NC OSHA’s fines for companies that violate workplace safety standards are far lower than federal penalties. Repeat offenders pay just $1,906 in North Carolina, while they would pay $7,487 in a state covered by federal OSHA.

While the federal agency’s protections are generally stronger than state programs, so-called “pro-business” lawmakers have worked hard to hobble OSHA. The agency is already desperately underfunded and so over-extended that many workplaces have avoided inspection for nearly a century. As sequestration cuts are implemented, OSHA will lose another $564.8 million and will likely cut 1,200 workplace inspections.

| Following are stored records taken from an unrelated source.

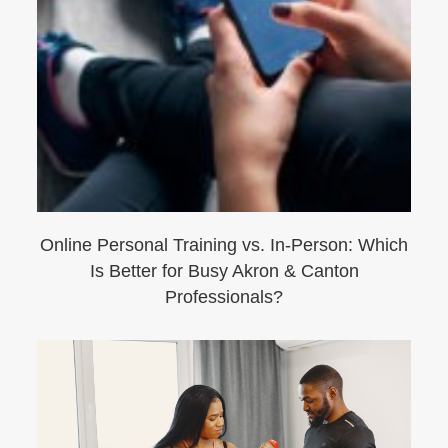
Online Personal Training vs. In-Person: Which
Is Better for Busy Akron & Canton
Professionals?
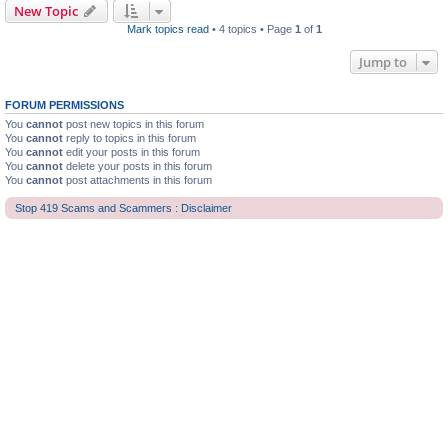
New Topic
Mark topics read
• 4 topics • Page
1
of
1
Jump to
FORUM PERMISSIONS
You
cannot
post new topics in this forum
You
cannot
reply to topics in this forum
You
cannot
edit your posts in this forum
You
cannot
delete your posts in this forum
You
cannot
post attachments in this forum
Stop 419 Scams and Scammers : Disclaimer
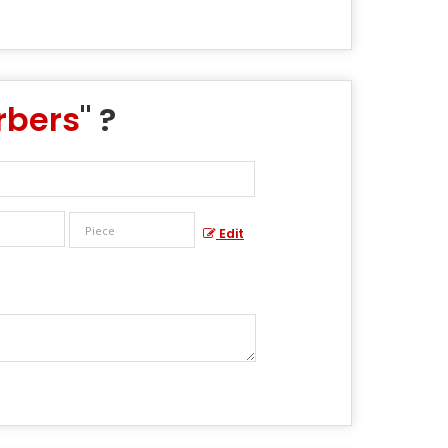
rbers
" ?
Edit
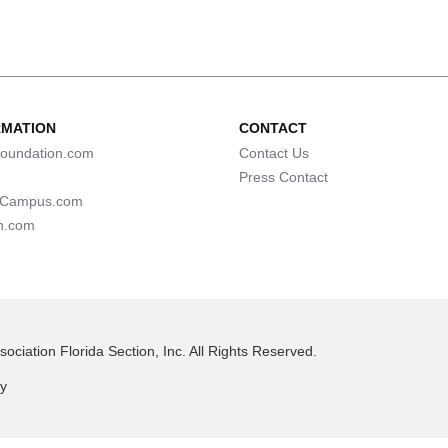
RMATION
CONTACT
oundation.com
Contact Us
Press Contact
lCampus.com
n.com
ociation Florida Section, Inc. All Rights Reserved.
cy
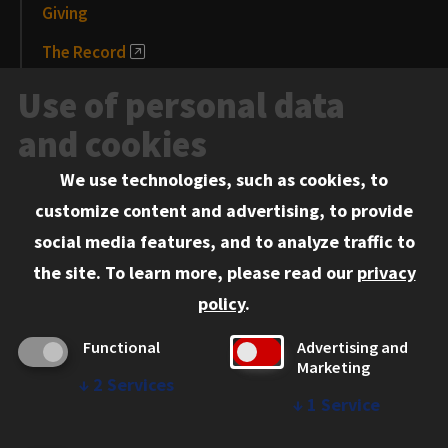
Giving
The Record
News and Media
Use of personal data
Events
and cookies
We use technologies, such as cookies, to
Information for:
customize content and advertising, to provide
Current Students
social media features, and to analyze traffic to
Faculty and Staff
the site.
To learn more, please read our
privacy
Employers
policy
.
Admitted J.D. Students
Functional
Advertising and
Admitted LL.M. Students
Marketing
↓
2
Services
Clients Seeking Professional Legal Services
↓
1
Service
Consumer Information (ABA Required Disclosures)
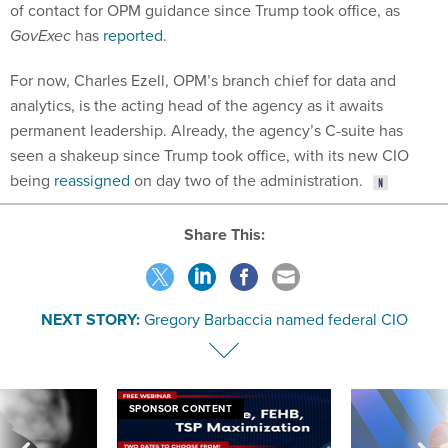
of contact for OPM guidance since Trump took office, as
GovExec
has
reported
.
For now, Charles Ezell, OPM’s branch chief for data and
analytics, is the acting head of the agency as it awaits
permanent leadership. Already, the agency’s C-suite has
seen a shakeup since Trump took office, with its new CIO
being
reassigned
on day two of the administration.
Share This:
NEXT STORY:
Gregory Barbaccia named federal CIO
SPONSOR CONTENT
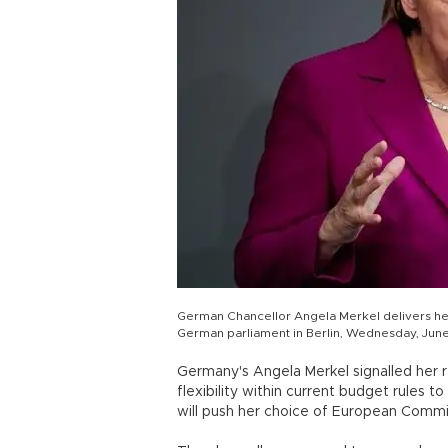
German Chancellor Angela Merkel delivers he
German parliament in Berlin, Wednesday, June
Germany's Angela Merkel signalled her
flexibility within current budget rules 
will push her choice of European Commis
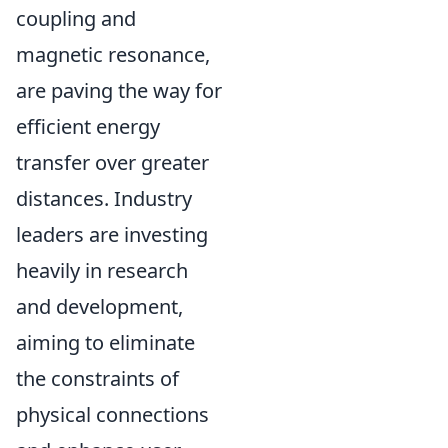
coupling and
magnetic resonance,
are paving the way for
efficient energy
transfer over greater
distances. Industry
leaders are investing
heavily in research
and development,
aiming to eliminate
the constraints of
physical connections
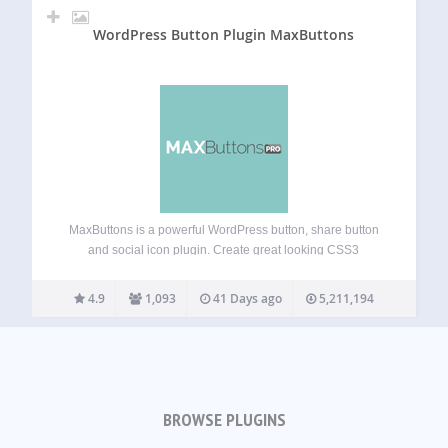
WordPress Button Plugin MaxButtons
MaxButtons is a powerful WordPress button, share button
and social icon plugin. Create great looking CSS3
WordPress buttons in a minute. Easy to understand. Our
button editor with live preview makes it a snap to generate
4.9
1,093
41 Days ago
5,211,194
awesome responsive buttons in…
BROWSE PLUGINS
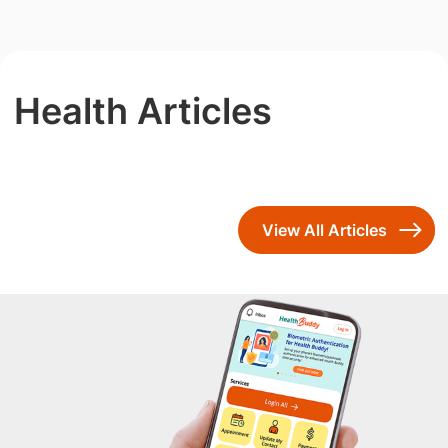
Health Articles
View All Articles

Even without budget cuts, OSHA’s existing protections have already fallen short. COSH also released a national report on worker fatalities estimating that 13 Americans die at work every day, while countless others contract serious illnesses from exposure to harmful chemicals or excessive heat. Immigrant workers have the highest rate of deaths, as employers routinely threaten them with deportation if they speak out against the dangerous conditions. However, the Texas fertilizer plant explosion seems to have served as a wake-up call for many Americans. A majority now support tougher enforcement of existing regulations, while 44 percent believe current workplace safety regulations are not strict enough.

The recently reintroduced Protecting America’s Workers Act is one attempt to remedy the dangerously wide loopholes in existing workplace safety standards. The bill would bolster OSHA’s reporting, inspection and enforcement practices, expand federal protections to state, county, municipal and U.S. government employees, and increase whistleblower protections.